The project is an implementation of a DICT protocol client. The DICT protocol is defined in RFC 2229. By default, the extension queries the DICT server on dict.org for definitions, but it can be configured to use any DICT server.
The latest release of the project is usable, but does not support the full set of features planned for the 1.0.0 release. The following features have been implemented:
- A "lookup selection" pop-up menu item that defines the selected word.
- When no definitions are found, a page of nearest matches is returned.
- When only one nearest match is found, its definition is returned.
- Can be configured to use a user-selected server. Depending on the chosen server, the extension can be used to define words in other languages and/or translate words from one language to another.
- Rudimentary support for the "dict" URI scheme.
The following set of features are not yet supported:
- Support for selecting different databases within a server.
- Intelligent database-specific formatting. Right now, all definitions are presented in a fixed-width font that is formatted within the database (and formatted for 80 column ttys).
- Locale-independent code.

•••

Exercise objective:
Answer from the DICT client text:
1. Which RFC defines the DICT protocol?
2. What does the extension return when no definitions are found?
3. In what kind of font are all definitions currently presented?

•••

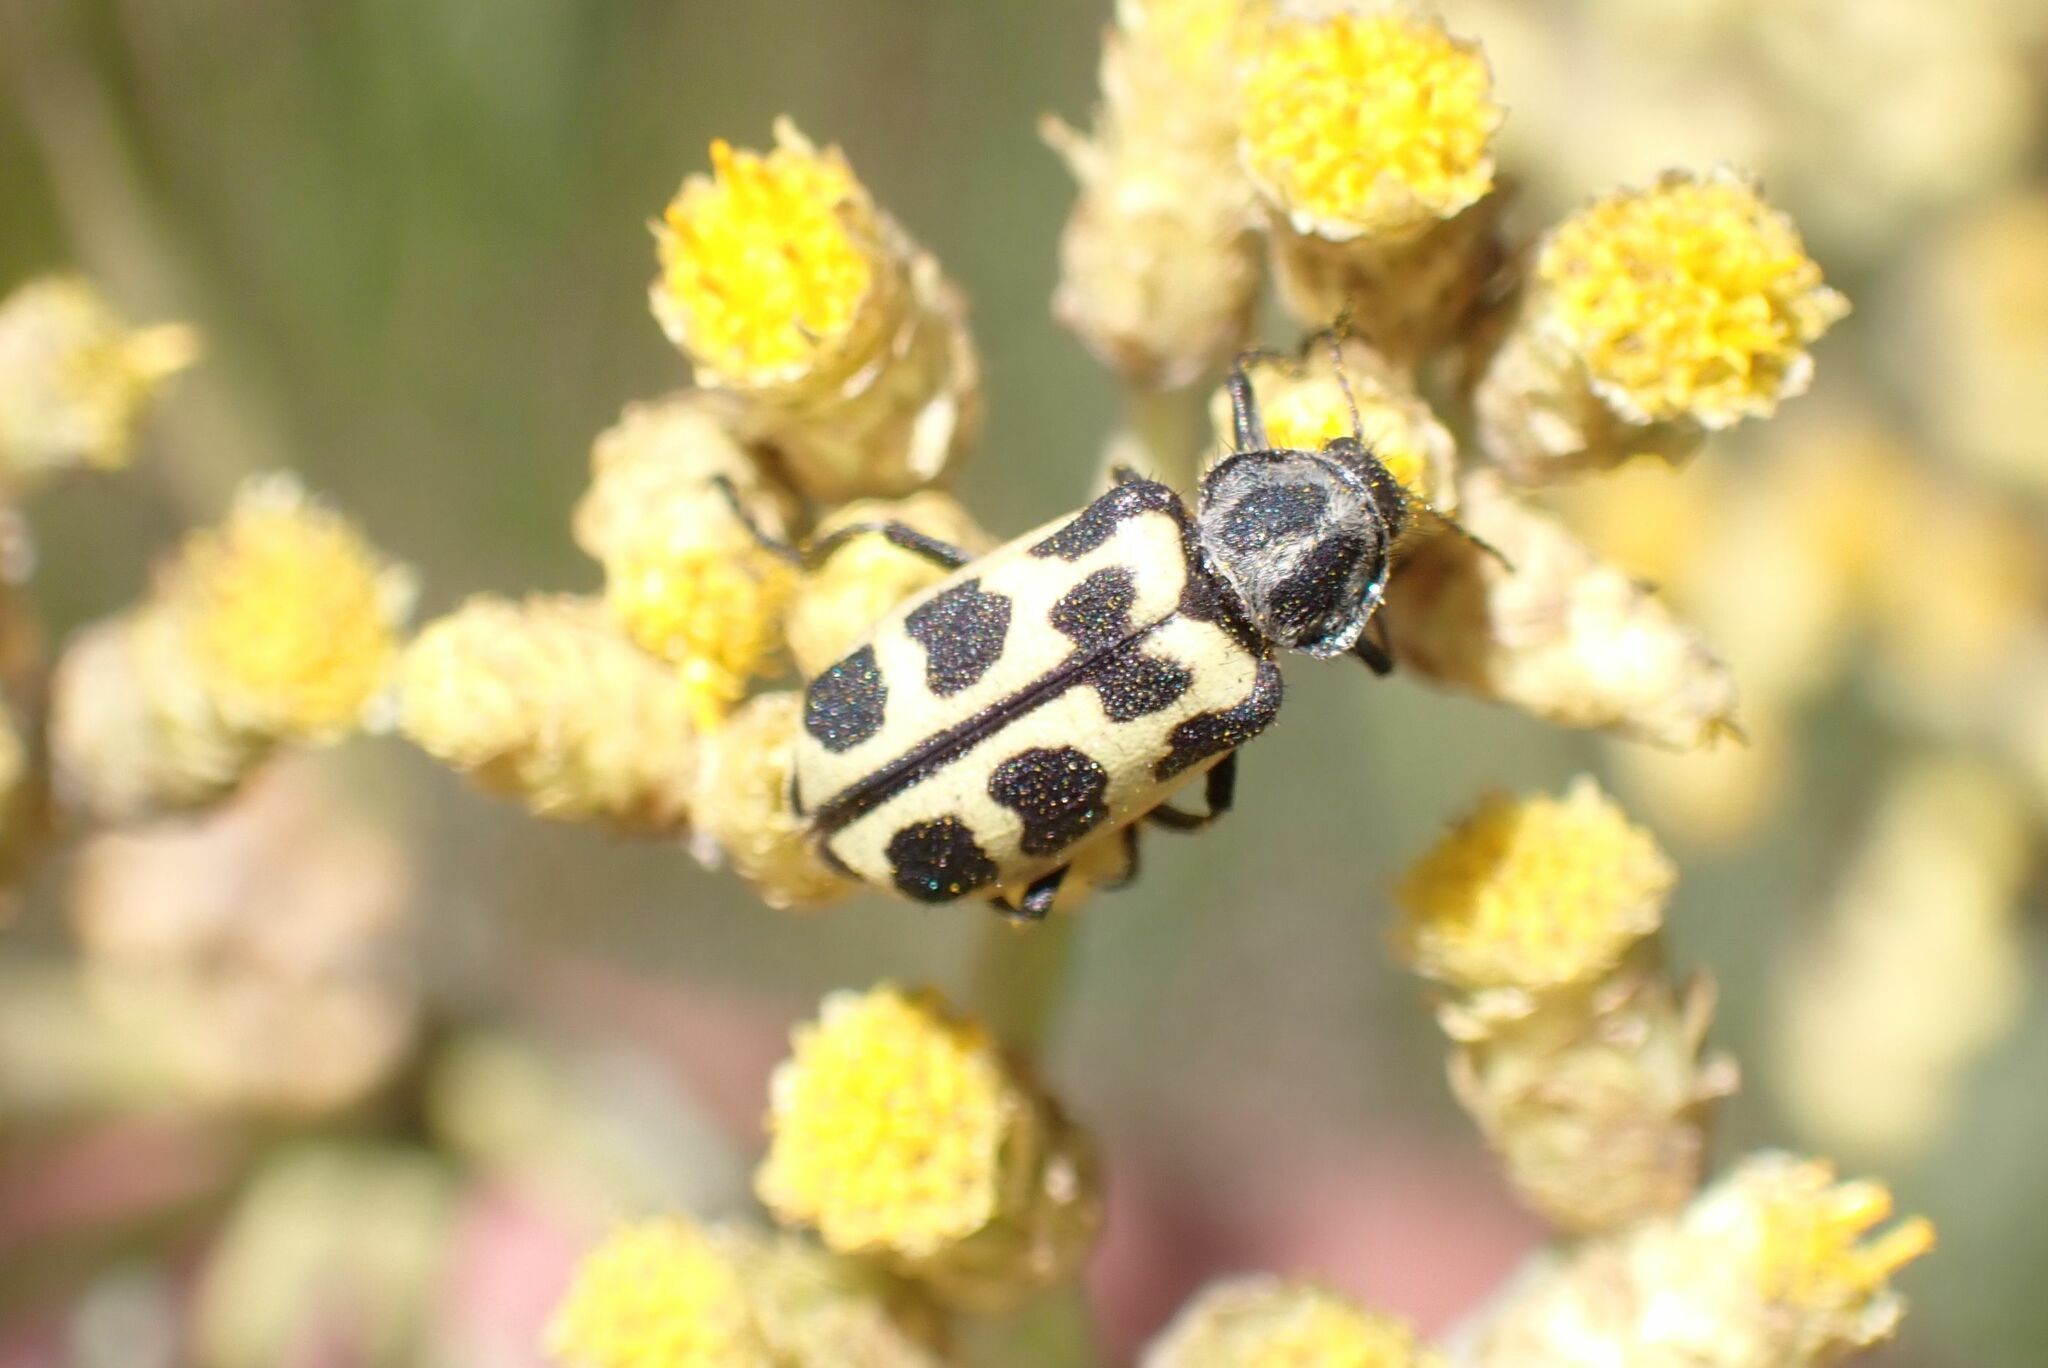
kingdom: Animalia
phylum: Arthropoda
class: Insecta
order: Coleoptera
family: Melyridae
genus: Astylus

•••

Result for this task:
1. RFC 2229.
2. A page of nearest matches.
3. A fixed-width font.